Except it isn’t – neither the Scorpio bit or the Milhouse one being discussed in this thread, or for that matter literally any other example the Simpsons fan community sees in more than one way. We know because the writers have twitter, and get asked about these things pretty often.
More often than not, the first time it’s brought to the attention of the person to actually write the joke and/or was in charge of that episode and/or season, their reaction is pure confusion that anyone could see things that way. Less frequently, they find the same kind of wonder for the ability to interpret lines in more than one way that this subthread seems to have but which simultaneously makes it apparent they either weren’t in the room when it was written or just like the fan interpretation more.
The rest of the time they explicitly call it a case of fans overthinking a joke. Hank Scorpio throwing his shoe is one of those, unless the showrunner for season 8 was the first person to misunderstand it. This one isn’t even ambiguous enough to have been brought up like that to the best of my knowledge, but everything about this discussion sounds like the product of people overthinking something they first heard in childhood for maybe a few minutes per year over decades.
It would be pretty surprising if this turned out to be the only line in the show’s history to actually be written with multiple equally valid interpretations while also just happening to produce extremely similar results to everything else Simpsons fans have overthought in the exact same way but were wrong about.
I do not know that it’s possible to find a single example of a Simpsons writer acknowledging that a line was intended to have multiple valid interpretations like this. It’s literally just that fans of this show have typically been fans of it for a very long time, children are stupid by nature, and once you get an interpretation of something in your head it tends to stick even if it’s one that intellectually you should be able to recognize as a product of points one and two. Especially if you overthink it, because that allows you to build up justifications for why it’s right and/or makes sense.

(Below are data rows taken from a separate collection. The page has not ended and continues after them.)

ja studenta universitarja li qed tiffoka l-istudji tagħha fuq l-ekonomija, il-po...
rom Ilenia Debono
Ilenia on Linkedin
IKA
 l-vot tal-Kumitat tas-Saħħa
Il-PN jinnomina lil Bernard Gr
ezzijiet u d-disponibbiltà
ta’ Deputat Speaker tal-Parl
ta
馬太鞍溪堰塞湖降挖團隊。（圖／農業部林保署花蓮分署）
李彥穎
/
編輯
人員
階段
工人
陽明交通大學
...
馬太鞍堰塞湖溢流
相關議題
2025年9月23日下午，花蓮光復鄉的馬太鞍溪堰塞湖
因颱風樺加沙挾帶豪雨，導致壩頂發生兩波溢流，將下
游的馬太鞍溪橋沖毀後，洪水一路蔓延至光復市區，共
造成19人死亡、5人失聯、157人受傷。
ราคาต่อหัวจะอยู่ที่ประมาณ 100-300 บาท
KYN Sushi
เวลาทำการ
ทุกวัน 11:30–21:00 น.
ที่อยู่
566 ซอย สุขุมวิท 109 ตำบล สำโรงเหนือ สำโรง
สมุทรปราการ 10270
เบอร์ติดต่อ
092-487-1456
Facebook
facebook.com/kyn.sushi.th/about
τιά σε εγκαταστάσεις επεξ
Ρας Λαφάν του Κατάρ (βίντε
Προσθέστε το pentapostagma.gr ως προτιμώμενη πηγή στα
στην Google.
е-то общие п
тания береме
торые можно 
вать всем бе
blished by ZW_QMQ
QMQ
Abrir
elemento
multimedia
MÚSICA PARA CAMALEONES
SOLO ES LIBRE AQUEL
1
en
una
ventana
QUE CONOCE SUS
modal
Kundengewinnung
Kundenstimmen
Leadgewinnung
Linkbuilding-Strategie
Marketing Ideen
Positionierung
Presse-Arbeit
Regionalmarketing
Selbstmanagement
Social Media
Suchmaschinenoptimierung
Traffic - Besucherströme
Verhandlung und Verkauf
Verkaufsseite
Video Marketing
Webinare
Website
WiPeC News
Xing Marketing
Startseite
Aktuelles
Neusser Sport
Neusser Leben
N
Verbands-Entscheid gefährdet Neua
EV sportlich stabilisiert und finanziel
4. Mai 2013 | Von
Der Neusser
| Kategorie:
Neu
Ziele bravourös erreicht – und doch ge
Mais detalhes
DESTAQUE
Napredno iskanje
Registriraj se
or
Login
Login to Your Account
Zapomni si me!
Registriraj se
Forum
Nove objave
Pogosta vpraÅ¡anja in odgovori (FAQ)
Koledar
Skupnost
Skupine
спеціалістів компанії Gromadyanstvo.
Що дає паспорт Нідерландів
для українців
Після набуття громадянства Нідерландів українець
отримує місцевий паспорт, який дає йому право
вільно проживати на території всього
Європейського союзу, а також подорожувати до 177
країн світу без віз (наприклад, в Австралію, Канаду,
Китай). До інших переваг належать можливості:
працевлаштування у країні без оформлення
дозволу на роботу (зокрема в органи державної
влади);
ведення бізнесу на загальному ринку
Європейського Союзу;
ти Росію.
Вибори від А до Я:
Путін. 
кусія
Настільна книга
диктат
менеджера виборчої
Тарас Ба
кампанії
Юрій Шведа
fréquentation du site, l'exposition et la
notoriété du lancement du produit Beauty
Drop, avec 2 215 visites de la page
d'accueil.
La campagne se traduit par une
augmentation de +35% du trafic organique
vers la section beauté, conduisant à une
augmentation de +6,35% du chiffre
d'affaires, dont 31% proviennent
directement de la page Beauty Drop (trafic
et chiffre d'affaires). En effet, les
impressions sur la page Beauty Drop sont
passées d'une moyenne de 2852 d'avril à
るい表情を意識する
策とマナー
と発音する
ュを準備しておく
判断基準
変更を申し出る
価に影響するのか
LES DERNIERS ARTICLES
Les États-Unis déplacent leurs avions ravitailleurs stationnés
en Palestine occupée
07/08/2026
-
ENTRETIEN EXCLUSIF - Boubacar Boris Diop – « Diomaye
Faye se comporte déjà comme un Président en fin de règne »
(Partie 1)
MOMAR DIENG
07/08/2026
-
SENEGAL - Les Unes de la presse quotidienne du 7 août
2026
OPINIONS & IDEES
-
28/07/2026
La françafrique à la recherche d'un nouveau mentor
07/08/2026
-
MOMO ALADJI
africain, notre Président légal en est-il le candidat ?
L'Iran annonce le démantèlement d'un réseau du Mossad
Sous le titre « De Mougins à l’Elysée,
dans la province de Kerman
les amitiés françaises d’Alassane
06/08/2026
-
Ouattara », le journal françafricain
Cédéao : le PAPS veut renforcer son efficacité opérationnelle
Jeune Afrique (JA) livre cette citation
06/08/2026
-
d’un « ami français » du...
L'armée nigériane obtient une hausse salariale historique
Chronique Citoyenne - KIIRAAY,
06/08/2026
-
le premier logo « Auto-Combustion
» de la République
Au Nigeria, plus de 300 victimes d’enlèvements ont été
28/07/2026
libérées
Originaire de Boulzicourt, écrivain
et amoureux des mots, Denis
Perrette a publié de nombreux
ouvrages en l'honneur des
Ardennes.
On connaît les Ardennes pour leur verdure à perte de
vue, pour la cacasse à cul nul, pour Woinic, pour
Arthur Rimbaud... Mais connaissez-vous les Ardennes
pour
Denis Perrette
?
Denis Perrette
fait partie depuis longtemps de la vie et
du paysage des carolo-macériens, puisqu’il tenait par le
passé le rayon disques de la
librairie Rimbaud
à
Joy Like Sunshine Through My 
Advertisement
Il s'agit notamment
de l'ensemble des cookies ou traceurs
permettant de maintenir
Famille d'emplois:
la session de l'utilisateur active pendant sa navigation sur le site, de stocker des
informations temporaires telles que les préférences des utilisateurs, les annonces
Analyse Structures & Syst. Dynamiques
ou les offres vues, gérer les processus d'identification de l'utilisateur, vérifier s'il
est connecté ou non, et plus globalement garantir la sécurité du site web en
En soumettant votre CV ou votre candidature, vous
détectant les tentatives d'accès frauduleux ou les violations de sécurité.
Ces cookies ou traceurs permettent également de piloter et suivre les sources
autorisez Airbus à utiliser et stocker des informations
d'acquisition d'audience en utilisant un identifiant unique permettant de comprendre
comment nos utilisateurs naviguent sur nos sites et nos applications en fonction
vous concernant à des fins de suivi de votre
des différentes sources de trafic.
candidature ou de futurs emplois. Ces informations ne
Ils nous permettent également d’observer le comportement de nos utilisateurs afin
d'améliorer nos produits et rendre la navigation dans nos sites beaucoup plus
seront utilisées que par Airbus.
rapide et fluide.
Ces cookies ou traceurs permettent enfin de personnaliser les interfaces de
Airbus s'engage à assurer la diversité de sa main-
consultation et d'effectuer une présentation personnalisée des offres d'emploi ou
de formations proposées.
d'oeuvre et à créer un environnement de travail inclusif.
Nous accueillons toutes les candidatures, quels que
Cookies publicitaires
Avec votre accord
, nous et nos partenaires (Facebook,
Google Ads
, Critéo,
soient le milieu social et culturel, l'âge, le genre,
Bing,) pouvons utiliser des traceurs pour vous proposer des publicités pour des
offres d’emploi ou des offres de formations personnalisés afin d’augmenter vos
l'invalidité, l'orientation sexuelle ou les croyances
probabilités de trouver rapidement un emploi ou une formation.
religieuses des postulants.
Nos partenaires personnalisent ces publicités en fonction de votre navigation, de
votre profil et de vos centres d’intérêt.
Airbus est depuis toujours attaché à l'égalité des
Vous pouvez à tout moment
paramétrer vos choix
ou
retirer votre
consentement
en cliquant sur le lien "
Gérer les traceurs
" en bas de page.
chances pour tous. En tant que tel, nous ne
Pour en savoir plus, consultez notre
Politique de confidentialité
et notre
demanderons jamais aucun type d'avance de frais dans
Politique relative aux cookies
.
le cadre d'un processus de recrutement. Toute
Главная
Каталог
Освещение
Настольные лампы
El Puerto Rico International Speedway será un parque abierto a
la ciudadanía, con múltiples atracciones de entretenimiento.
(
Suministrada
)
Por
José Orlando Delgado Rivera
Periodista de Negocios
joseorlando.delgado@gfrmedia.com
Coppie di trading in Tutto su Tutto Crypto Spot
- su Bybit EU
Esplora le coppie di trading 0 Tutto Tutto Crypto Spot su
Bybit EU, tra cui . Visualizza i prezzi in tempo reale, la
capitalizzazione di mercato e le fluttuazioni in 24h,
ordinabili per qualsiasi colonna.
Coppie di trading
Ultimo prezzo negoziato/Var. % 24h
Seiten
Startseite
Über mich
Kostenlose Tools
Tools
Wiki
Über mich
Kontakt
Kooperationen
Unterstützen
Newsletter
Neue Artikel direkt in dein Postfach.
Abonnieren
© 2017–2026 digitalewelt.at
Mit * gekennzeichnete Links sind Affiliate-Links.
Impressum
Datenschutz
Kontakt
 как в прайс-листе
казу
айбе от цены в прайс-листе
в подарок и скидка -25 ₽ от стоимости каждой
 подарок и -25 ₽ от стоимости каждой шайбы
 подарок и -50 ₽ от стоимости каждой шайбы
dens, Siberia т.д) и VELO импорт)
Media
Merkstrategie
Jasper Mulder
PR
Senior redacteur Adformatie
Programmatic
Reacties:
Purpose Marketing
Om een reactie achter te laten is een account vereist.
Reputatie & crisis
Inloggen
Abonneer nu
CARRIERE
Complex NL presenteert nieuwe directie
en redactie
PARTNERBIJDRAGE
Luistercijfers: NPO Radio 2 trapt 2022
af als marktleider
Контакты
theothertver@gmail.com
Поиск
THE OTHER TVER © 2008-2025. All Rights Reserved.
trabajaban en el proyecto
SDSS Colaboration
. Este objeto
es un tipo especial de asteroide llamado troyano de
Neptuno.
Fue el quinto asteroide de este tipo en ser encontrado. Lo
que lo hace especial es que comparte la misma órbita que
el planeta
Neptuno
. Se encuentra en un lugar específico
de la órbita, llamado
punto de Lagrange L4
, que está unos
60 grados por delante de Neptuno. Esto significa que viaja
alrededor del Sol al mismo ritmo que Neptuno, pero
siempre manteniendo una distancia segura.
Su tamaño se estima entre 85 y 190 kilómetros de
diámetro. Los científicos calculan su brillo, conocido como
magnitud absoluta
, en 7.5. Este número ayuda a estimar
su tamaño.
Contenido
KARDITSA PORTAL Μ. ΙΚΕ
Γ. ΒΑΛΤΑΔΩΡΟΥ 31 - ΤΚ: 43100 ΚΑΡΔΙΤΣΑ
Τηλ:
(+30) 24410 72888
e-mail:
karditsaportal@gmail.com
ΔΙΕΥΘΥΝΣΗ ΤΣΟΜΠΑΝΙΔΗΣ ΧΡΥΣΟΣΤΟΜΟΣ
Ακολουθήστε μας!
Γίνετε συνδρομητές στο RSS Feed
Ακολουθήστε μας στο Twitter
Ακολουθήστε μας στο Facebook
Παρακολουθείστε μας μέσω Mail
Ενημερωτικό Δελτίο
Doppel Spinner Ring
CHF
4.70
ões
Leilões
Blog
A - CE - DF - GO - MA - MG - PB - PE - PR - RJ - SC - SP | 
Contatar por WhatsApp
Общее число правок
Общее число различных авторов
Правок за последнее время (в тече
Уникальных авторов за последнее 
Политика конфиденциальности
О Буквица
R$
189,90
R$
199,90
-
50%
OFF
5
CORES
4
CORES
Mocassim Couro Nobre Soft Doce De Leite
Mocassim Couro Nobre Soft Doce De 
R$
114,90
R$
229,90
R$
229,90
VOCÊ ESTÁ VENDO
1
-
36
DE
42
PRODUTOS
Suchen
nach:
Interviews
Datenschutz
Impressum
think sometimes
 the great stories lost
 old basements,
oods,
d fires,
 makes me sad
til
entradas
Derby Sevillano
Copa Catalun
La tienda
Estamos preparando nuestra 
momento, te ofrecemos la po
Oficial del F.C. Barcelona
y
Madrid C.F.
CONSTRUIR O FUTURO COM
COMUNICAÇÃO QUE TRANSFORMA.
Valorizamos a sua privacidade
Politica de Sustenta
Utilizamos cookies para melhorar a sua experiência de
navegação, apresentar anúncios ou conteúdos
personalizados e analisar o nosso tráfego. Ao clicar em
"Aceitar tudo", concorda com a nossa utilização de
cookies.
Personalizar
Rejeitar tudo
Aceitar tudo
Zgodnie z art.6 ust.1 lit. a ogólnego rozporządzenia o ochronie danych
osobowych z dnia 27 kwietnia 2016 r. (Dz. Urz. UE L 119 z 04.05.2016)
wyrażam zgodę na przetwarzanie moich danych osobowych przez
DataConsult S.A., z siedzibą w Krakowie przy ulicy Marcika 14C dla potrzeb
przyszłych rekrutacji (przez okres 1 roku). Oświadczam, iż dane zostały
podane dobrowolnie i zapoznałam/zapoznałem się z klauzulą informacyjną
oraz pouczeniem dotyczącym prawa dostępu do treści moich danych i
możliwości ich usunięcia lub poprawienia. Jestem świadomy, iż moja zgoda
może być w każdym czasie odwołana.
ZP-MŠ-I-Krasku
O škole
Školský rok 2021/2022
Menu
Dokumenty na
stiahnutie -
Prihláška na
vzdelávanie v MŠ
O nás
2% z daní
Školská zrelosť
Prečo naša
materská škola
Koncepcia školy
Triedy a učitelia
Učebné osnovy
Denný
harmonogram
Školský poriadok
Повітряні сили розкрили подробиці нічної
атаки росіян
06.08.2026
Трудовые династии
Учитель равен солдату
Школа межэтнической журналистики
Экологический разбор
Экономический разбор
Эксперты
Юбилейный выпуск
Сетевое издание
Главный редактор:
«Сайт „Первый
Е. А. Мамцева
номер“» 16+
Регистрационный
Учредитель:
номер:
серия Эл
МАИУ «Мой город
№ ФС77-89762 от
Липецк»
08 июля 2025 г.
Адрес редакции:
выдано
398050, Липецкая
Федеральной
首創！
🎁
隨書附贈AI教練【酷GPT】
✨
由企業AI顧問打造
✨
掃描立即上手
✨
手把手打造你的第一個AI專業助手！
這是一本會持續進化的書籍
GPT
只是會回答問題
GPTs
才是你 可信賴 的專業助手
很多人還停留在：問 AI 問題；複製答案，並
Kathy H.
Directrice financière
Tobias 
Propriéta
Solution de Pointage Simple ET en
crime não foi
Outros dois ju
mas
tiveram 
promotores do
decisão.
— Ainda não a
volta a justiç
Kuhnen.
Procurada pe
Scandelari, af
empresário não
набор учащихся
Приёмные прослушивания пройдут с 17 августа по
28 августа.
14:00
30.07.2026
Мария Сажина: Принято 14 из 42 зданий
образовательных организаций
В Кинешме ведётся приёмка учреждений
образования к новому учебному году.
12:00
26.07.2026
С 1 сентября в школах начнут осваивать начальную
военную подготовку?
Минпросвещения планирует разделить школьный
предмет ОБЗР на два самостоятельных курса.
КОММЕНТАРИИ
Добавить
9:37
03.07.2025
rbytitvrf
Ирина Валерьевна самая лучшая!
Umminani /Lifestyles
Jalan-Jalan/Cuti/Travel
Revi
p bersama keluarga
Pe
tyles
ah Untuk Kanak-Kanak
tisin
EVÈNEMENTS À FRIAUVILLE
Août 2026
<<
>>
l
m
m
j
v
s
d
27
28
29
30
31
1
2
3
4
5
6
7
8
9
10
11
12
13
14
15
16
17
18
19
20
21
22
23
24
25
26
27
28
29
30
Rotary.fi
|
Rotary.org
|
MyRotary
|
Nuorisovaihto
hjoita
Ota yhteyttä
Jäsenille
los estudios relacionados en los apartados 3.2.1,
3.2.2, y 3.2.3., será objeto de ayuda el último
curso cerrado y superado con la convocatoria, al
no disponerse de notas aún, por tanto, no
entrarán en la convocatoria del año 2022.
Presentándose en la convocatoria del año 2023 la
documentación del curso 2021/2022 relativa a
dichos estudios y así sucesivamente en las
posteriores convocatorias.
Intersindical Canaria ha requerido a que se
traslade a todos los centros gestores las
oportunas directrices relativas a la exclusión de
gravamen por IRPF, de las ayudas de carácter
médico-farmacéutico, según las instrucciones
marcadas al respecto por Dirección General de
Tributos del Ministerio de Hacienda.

It happens to everyone, all the time, but the simpsons fandom would be a lot more bearable if people just recognized this was something they’re doing rather than digging in their heels and insisting that some complete nonsense their brain invented before they could read is an equally valid interpretation, if not the only valid interpretation. When there’s an obvious reading of a joke and seemingly another deeper / better version if you look at it long enough, in every known example the first one is what the writers were going for.
Oh well, at least you didn’t go with the “That’s where I’m a viking!” one as your example. That is literally the most insane thing I’ve ever seen or heard, to the point that none of the unmedicated schizophrenics I’ve known have ever said or done anything that approaches it, and one of them was convinced the ghost of Jim Morrison lived in our walls.